Ils peuvent être totalement plats ou avoir une forme de nasse. Ils peuvent reçoivent chacun de 2 à 5 kg de pâte malaxée.
Ils sont ensuite empilés par 25 ou 30 pour être pressés par des presses mécaniques (un manutentionnaire fait tourner un levier à la main) ou hydrauliques (la machine génère la pression).
Le principal avantage de cette méthode est l’assurance que la pâte n’excèdera pas la température ambiante (pression à froid). En effet, durant le processus d’extraction, si la température excède les 30ºC, l’oxydation des polyphénols va s’accélérer et les qualités organoleptiques de l’huile s’en ressentir. La centrifugation générant de la chaleur, il est impératif de bien contrôler la température, si l’extraction se fait par centrifugeuse.
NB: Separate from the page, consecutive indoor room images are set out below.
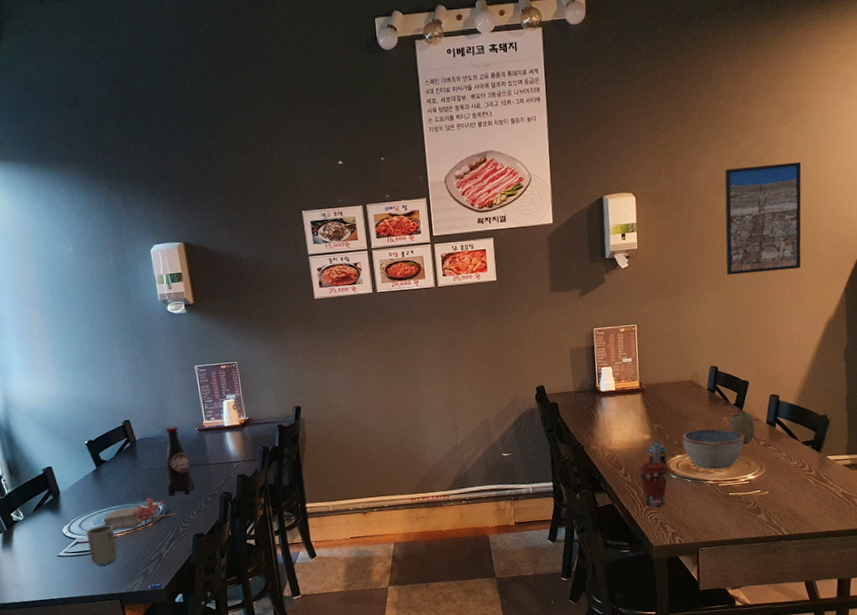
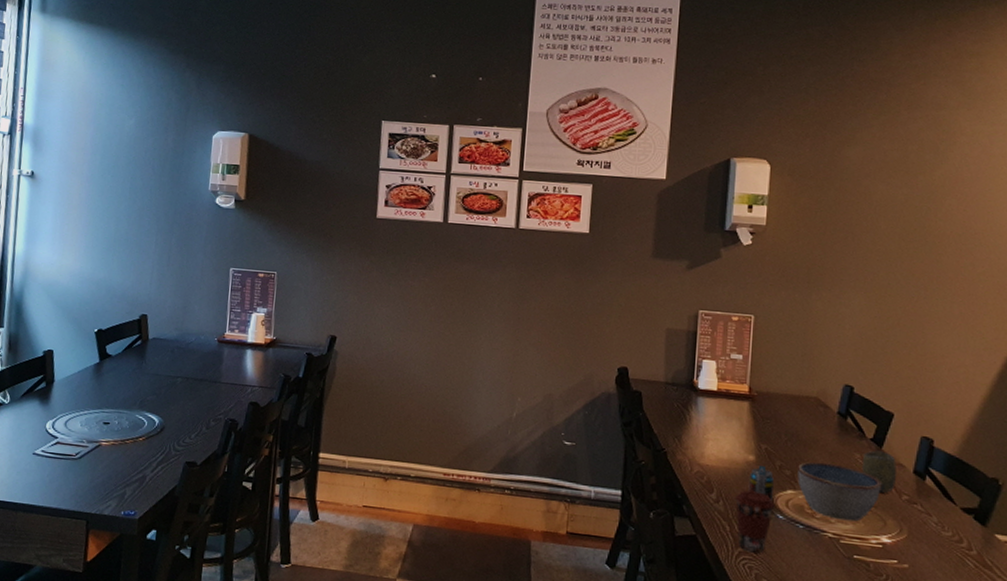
cup: present [86,525,118,565] -> none [67,428,100,475]
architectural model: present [103,497,177,530] -> none [91,406,173,439]
soda bottle: present [165,426,195,496] -> none [168,330,200,413]
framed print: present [724,162,802,275] -> none [876,151,986,285]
Par contre, cette méthode est plus contraignante et nécessite beaucoup plus de travail manuel (manipulation et heures de travail).
De plus, avec la presse à scourtins, la pâte et lhuile seront beaucoup plus exposés à l’air entrainant leur oxydation et,
à défaut de maintenir une propreté et une hygiène drastiques, les risques de contamination bactérienne seront élevés.
Idéalement, il faudrait changer les scourtins après chaque presse ou, au moins, les nettoyer et les désinfecter.
Pile de scourtins
remplis de pâte d’olive
Etalage de la pâte d’olive
sur les scourtins plats et empilage
Huile d'olive sortant
des Scourtins sous presse
Les bassins de décantation
Après la presse à scourtins, l’huile doit impérativement passer au décanteur pour y être filtrée et la débarrasser des derniers résidus solides susceptibles de fermenter ultérieurement dans les cuves de stockage.
La décantation traditionnelle consiste à passer l’huile successivement au travers de bassins de décantation à l’air libre.
Le processus peut durer entre 12 et 24h.
Le principal inconvénient de cette méthode est l’exposition importante et prolongée de l’huile à l’oxydation de l’air.
Conclusion
Tradition:
Si le processus de fabrication est effectué avec une grande rigueur et une attention minutieuse à l’hygiène,
les huiles produites avec des moulins traditionnels seront excellentes et auront toujours un « petit goût caractéristique » traditionnel et plaisant.
Par contre, au moindre relâchement, à la moindre imperfection, le « petit goût caractéristique » va se transformer rapidement en défauts révélés lors
de la dégustation et notamment l’aigre, le chômé, le goût de margines ou parfois le vineux.
Egalement, plus oxydée durant le processus de fabrication, l’huile produite par des méthodes traditionnelles aura tendance à se conserver moins longtemps en bouteille et rancir plus vite.
Cette huile devra également être embouteillée plus rapidement, car la présence possible de bactéries provenant de scourtins mal ou non lavés, provoquera
une fermentation de l’huile d'olive en cuve et lui donnera au bout de quelques mois un goût de margines.
Modernité:
En ce qui concerne l’huile d’olive produite par des appareils modernes, le nettoyage intégral des appareils et canalisations est bien sûr aussi primordial,
mais sera beaucoup plus rapide et facile et donc, en général, mieux effectué que pour des installations traditionnelles.
La donnée déterminante sera alors le contrôle de la température d’extraction lors du malaxage et de la centrifugation.
Une température supérieure à 30ºC permettra de produire une quantité plus importante d’huile d’olive, mais,
en dégradant rapidement les polyphénols, impactera négativement les qualités organoleptiques et la conservation de l’huile produite.